* [ENTRIES SHOWN]:
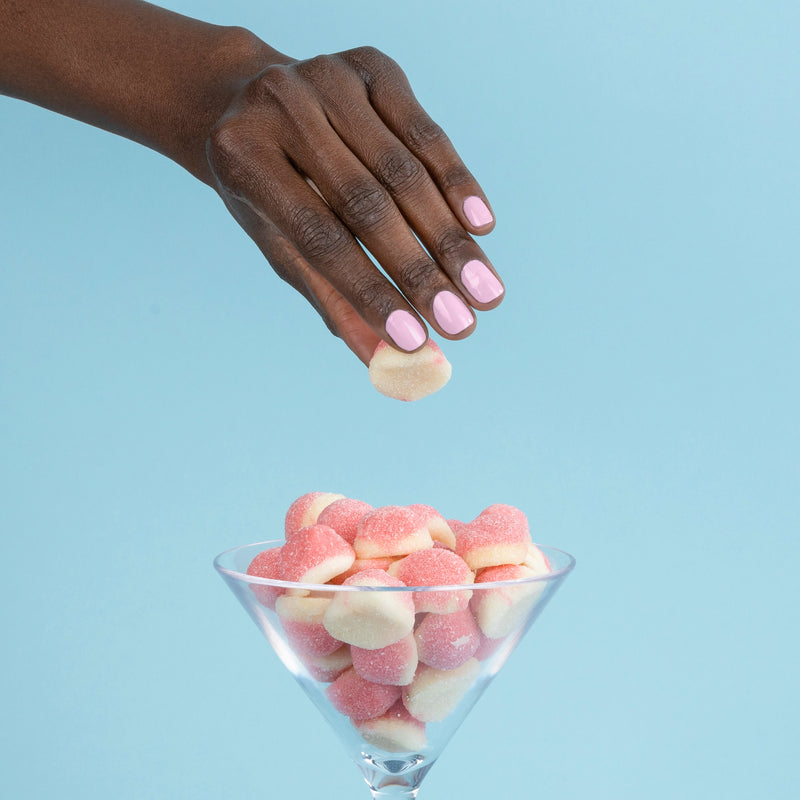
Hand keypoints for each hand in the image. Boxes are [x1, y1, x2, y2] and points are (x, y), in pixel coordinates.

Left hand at [206, 46, 504, 363]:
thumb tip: (387, 360)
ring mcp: (329, 77)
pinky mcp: (371, 64)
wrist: (251, 102)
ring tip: (488, 294)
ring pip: (405, 171)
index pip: (318, 237)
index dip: (370, 290)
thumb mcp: (281, 244)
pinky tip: (482, 229)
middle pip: (366, 204)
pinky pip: (426, 131)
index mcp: (244, 159)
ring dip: (452, 239)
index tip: (416, 339)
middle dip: (422, 271)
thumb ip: (331, 299)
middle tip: (464, 326)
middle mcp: (282, 107)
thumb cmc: (266, 189)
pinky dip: (457, 182)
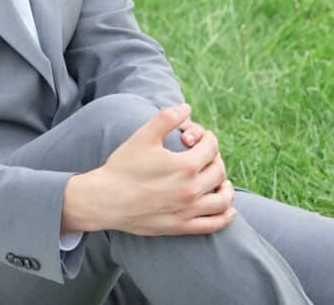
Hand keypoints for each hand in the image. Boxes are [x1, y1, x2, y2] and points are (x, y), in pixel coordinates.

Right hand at [62, 103, 234, 236]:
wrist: (106, 200)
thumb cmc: (123, 167)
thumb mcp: (142, 137)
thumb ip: (166, 118)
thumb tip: (187, 108)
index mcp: (185, 166)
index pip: (211, 148)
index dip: (207, 138)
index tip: (199, 137)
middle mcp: (191, 189)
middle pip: (218, 171)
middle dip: (215, 159)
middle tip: (205, 156)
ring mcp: (188, 210)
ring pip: (223, 200)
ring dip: (226, 188)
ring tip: (221, 182)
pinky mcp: (182, 226)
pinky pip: (214, 223)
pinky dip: (225, 216)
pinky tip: (227, 209)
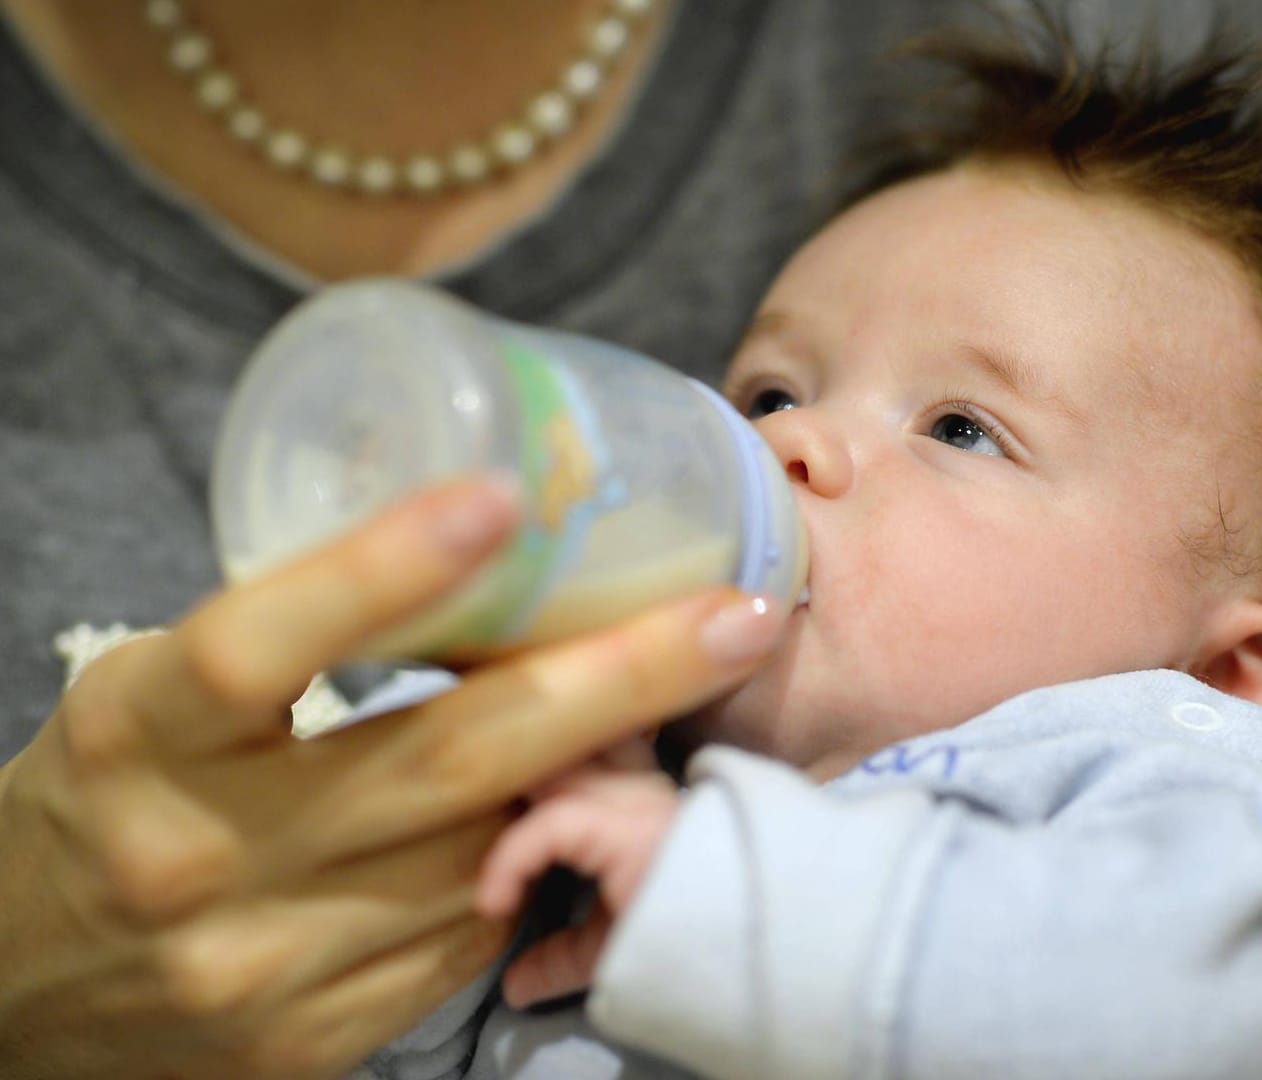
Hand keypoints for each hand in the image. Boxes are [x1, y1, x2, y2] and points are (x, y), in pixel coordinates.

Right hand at [0, 478, 783, 1079]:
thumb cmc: (106, 799)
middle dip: (616, 681)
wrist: (13, 993)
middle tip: (735, 613)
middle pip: (444, 759)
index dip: (381, 571)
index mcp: (134, 735)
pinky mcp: (314, 1040)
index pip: (260, 645)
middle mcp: (199, 855)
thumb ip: (288, 642)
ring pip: (488, 848)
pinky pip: (470, 932)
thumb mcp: (151, 699)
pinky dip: (538, 856)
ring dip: (601, 771)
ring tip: (688, 690)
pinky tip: (593, 801)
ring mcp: (264, 965)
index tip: (501, 499)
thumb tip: (478, 555)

* [TASK DESCRIPTION]:
Find the line containing "index mcp: (185, 166)" in the listing above. Please restate word for word that line through the last one, leaving out the pictures.

* [REPLY]:
index mcp: (185, 166)
index pip: (211, 148)
index dip: (207, 138)
index tip: (199, 137)
middle mcp: (191, 189)
middle pip: (218, 171)
middle dip: (215, 159)
middle tip: (205, 156)
ring mcp: (188, 210)
ring pip: (223, 200)
ring dip: (226, 188)
ring tip: (221, 182)
pinky mcp: (182, 226)
pinky pip: (214, 223)
pinky dip: (225, 216)
pinky tip: (227, 209)
Hand keypoints for each hand in the image. Boxes are [x1, y1, x2, y2] and points are (x, y), in pixel coordinates.

Right hand at [0, 478, 783, 1079]:
thumb cmc: (106, 799)
middle dip: (616, 681)
wrist: (13, 993)
middle tip: (735, 613)
middle pip: (444, 759)
index dip: (381, 571)
index mcp: (134, 735)
pinky mcp: (314, 1040)
index pip: (260, 645)
middle mcp: (199, 855)
thumb ip: (288, 642)
ring pip: (488, 848)
pinky pip: (470, 932)
thumb mcp: (151, 699)
pinky dip: (538, 856)
ring dip: (601, 771)
ring tip: (688, 690)
pinky tip: (593, 801)
ring mcp: (264, 965)
index tip: (501, 499)
thumb tip: (478, 555)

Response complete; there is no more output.